La dea Uguaglianza e le disparità italiane
Hanno misurato la nostra disparità di genere nel campo della politica, dell’economia, dell’istruzione e della salute, chiaro ? Lascio perdere i primi della classe, i soliti “nordici”; ma, cavolo, siamo il fanalino di coda – ultimi dati, giuro, poi vi lascio in pace – tra i Paesi europei: la Germania é all’11° posto, la Spagna al 14° posto, la Francia al 16°, il Regno Unito al 23°. Mi fermo: le statistiche sono dure da ingoiare, sono fredde e in questo caso pure negative. Ma aiutano a ragionare. E passo a un filone parallelo, dove volevo portarvi. Alla Costituzione. Ah, quanto fu e viene evocata, “contro”. Occhei, ci sto.
L’articolo 51 della Costituzione: attuarlo ora é più facile
Ma, ricordate l’articolo 51 della Carta più bella del mondo che dice? Ripassiamone il primo comma: «Tutti i cittadini dell’uno o dell’altro sesso possono accedere agli uffici pubblici e alle cariche elettive in condizioni di eguaglianza secondo i requisiti stabiliti dalla legge. A tale fine la Repubblica promuove con appositi provvedimenti le pari opportunità tra donne e uomini». Ricordate quando fu cambiato?
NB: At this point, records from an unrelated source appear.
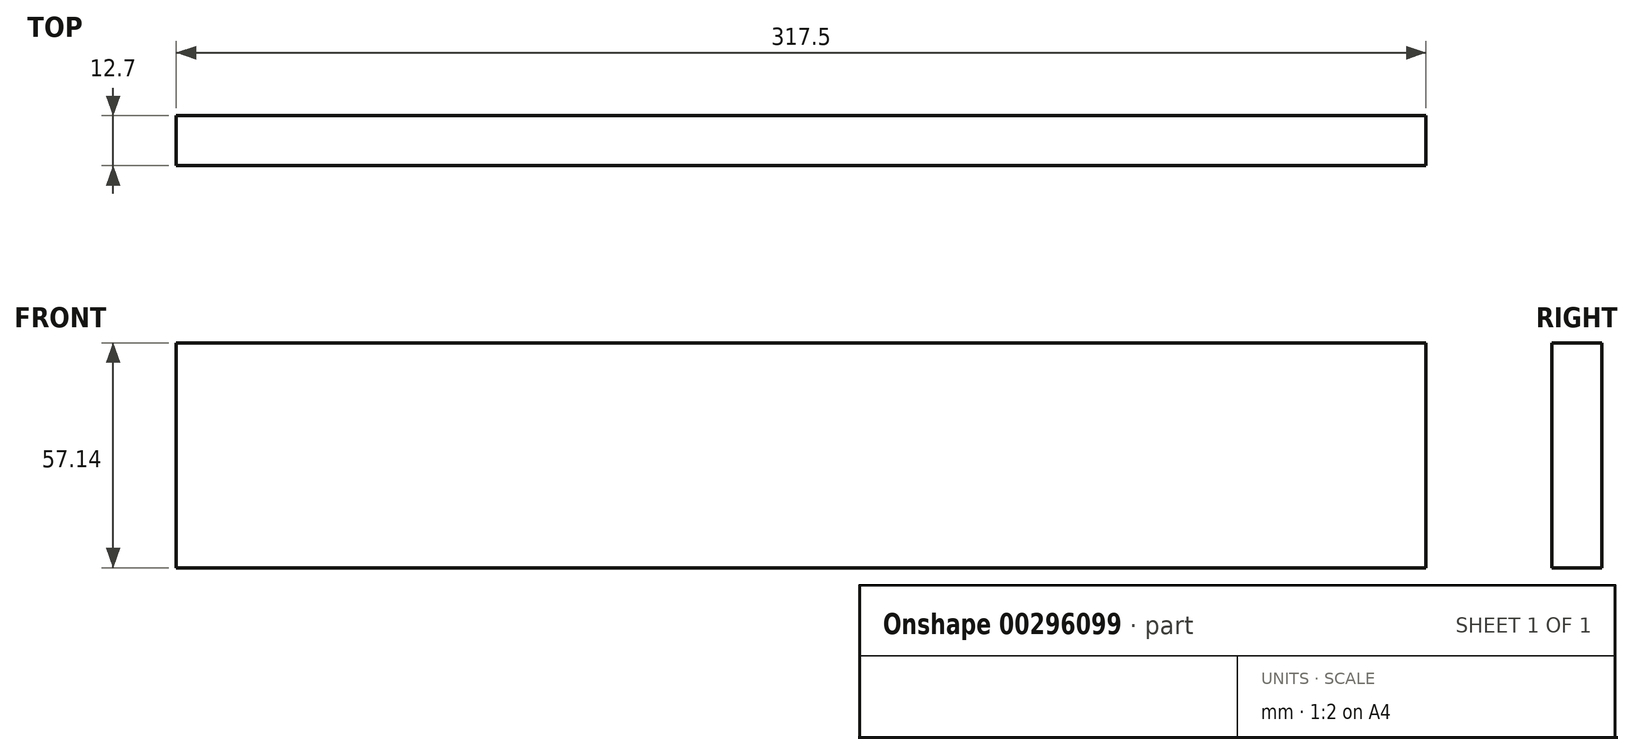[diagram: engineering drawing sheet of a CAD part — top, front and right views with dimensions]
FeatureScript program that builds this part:
annotation { "Feature Type Name" : "Feature", "Feature Type Description" : "" }
export const myFeature = defineFeature(function(context is Context, id is Id, definition is map)
    precondition{}
    {
        {
            var Q0;
            Q0=qCreatedBy(makeId("Front.planeOp"),FACE);
            var sketch = newSketch(context, id + "F0", { "sketchPlane" : qUnion([Q0])});
            skLineSegment(sketch, "E0.bottom", {"start": v(158.75, 28.57) * mm, "end": v(-158.75, 28.57) * mm});
            skLineSegment(sketch, "E0.top", {"start": v(158.75, -28.57) * mm, "end": v(-158.75, -28.58) * mm});
            skLineSegment(sketch, "E0.left", {"start": v(158.75, 28.58) * mm, "end": v(158.75, -28.57) * mm});
            skLineSegment(sketch, "E0.right", {"start": v(-158.75, 28.57) * mm, "end": v(-158.75, -28.58) * mm});
            skPoint(sketch, "E0.middle", {"position": v(0, 0) * mm});
            skSolve(sketch);
        }
        {
            var Q0;
            Q0=makeQuery(id+"F0.imprint","IMPRINT",FACE,{"disambiguationData":[TD([[makeQuery(id+"F0.imprint","IMPRINT",EDGE,{"derivedFrom":sQuery(id+"F0.wireOp",EDGE,"E0.bottom")}),1.0]])]});
            extrude(context, id + "F1", {"entities" : qUnion([Q0]), "depth" : 12.7 * mm});
        }
    });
Ve lo dico io: nel 2003 con voto bipartisan, a larga maggioranza (era premier Berlusconi); la legge costituzionale n. 1 vi aggiunse il secondo periodo della norma. Vi risparmio tutto il “giuridico”, le sentenze della Consulta et cetera.
Da Giorgia Meloni la più puntuale attuazione della Costituzione
E andiamo al punto politico: in venti anni, abbiamo fatto qualche passetto in avanti, ma – vedi i numeri sopra – siamo tuttora “arretrati”, per dire: la Dea Uguaglianza sta male in Italia. Ma – vedi un po’ tu che scherzi combina l’eterogenesi dei fini – il prossimo anno solo il fatto che una donna sia diventata capo del governo, ci farà scalare molte posizioni in quelle graduatorie planetarie. Certo numeriche, ma anche “culturali”; di considerazione tra istituzioni internazionali che a questo tipo di “cultura” guardano; con cui ci pesano come Nazione.
Le classifiche mondiali diranno che l’Italia é diventata più moderna, più progressista, più al femminile, più paritaria
Diranno – a denti larghi o stretti, non vi so dire – che l’Italia é diventata più moderna, più progressista, più al femminile, più paritaria: più quello che vi pare, ci siamo capiti. E soprattutto – seconda conclusione – é la Meloni a “fare” la più puntuale attuazione della Costituzione e di quell’articolo 51. Con la sua persona: ne sarà la metafora viva; modello e stimolo per tutte le italiane. Nella società e nelle istituzioni. Oltre la destra e la sinistra. Chi lo doveva dire? E sì, la storia delle idee si prende le sue rivincite; lo sapevate, no?